A LC n° 109/2001 alterou a regulamentação da matéria antes adstrita à Lei n. 8.212/1991, passando a admitir que no caso de plano de previdência complementar em regime aberto a concessão pela empresa a grupos de empregados e dirigentes pertencentes a determinada categoria não caracteriza salário de contribuição sujeito à incidência de contribuições previdenciárias. (Acórdão nº 9202-003.193) 

O contribuinte instituiu planos, com contribuições regulares, sendo a eles elegíveis todos os funcionários entre determinada faixa etária, que não estivessem em período de experiência e que recebessem acima do limite da previdência social oficial. 

A Fiscalização, valendo-se do artigo 28, § 9º, "p", da Lei nº 8.212/91, o qual estipula como condição para a não tributação pelas contribuições previdenciárias da parte paga pelos empregadores nos planos de previdência privada dos seus empregados a disponibilização dos referidos planos à totalidade dos empregados e dirigentes, realizou o lançamento de ofício, por entender que tal condição não teria sido atendida, à medida que os planos não foram oferecidos a todos os empregados da empresa.  

No voto vencedor, o Conselheiro Relator fez o cotejo entre a legislação mencionada pela Fiscalização e o regramento superveniente.
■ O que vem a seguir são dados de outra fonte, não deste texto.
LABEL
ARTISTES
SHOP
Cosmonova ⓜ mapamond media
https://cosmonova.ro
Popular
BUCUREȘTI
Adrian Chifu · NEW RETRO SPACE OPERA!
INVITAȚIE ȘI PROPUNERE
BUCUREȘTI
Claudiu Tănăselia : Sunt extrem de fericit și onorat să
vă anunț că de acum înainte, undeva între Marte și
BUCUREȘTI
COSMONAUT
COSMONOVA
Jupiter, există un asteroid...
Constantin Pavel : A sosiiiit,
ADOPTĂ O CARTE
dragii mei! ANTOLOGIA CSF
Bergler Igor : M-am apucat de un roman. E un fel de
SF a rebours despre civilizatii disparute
A partir dessa comparação, prevaleceu o entendimento de que a Emenda Constitucional nº 20/98, ao alterar a redação do artigo 202 da Constituição Federal[1], trouxe a previsão de que as contribuições pagas pelo empregador a título de previdência privada de seus empregados não integram a remuneração (situação esta que seria regulamentada por lei complementar). 

E a lei que regulamentou a nova norma constitucional foi a Lei Complementar nº 109/01, a qual dispôs expressamente sobre a não incidência de qualquer tipo de contribuição sobre a parcela em questão[2]. Assim, o novo regramento sobre a matéria foi no sentido de que as contribuições do empregador feitas a entidades de previdência privada não estão sujeitas às contribuições previdenciárias. Em outras palavras, a partir da vigência da Lei Complementar, passou a não ser mais aplicável a restrição prevista no artigo 28, § 9º, "p", da Lei nº 8.212/91. 
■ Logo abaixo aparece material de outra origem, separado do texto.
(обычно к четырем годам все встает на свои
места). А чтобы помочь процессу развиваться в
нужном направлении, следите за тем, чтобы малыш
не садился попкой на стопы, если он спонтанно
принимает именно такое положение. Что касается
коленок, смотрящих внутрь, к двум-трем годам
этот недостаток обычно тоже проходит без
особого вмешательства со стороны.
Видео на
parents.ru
Vale frisar que o acórdão em comento fez a ressalva importante de que essa interpretação não é extensível a casos em que há nítida discriminação e escolha aleatória ou subjetiva de pessoas pelo empregador, capaz de "transmudar a contribuição para a previdência privada em prêmio"

Trata-se, portanto, de um precedente importante, o qual, por ter sido proferido pela CSRF, sinaliza no sentido de pacificar essa questão controversa em favor dos contribuintes.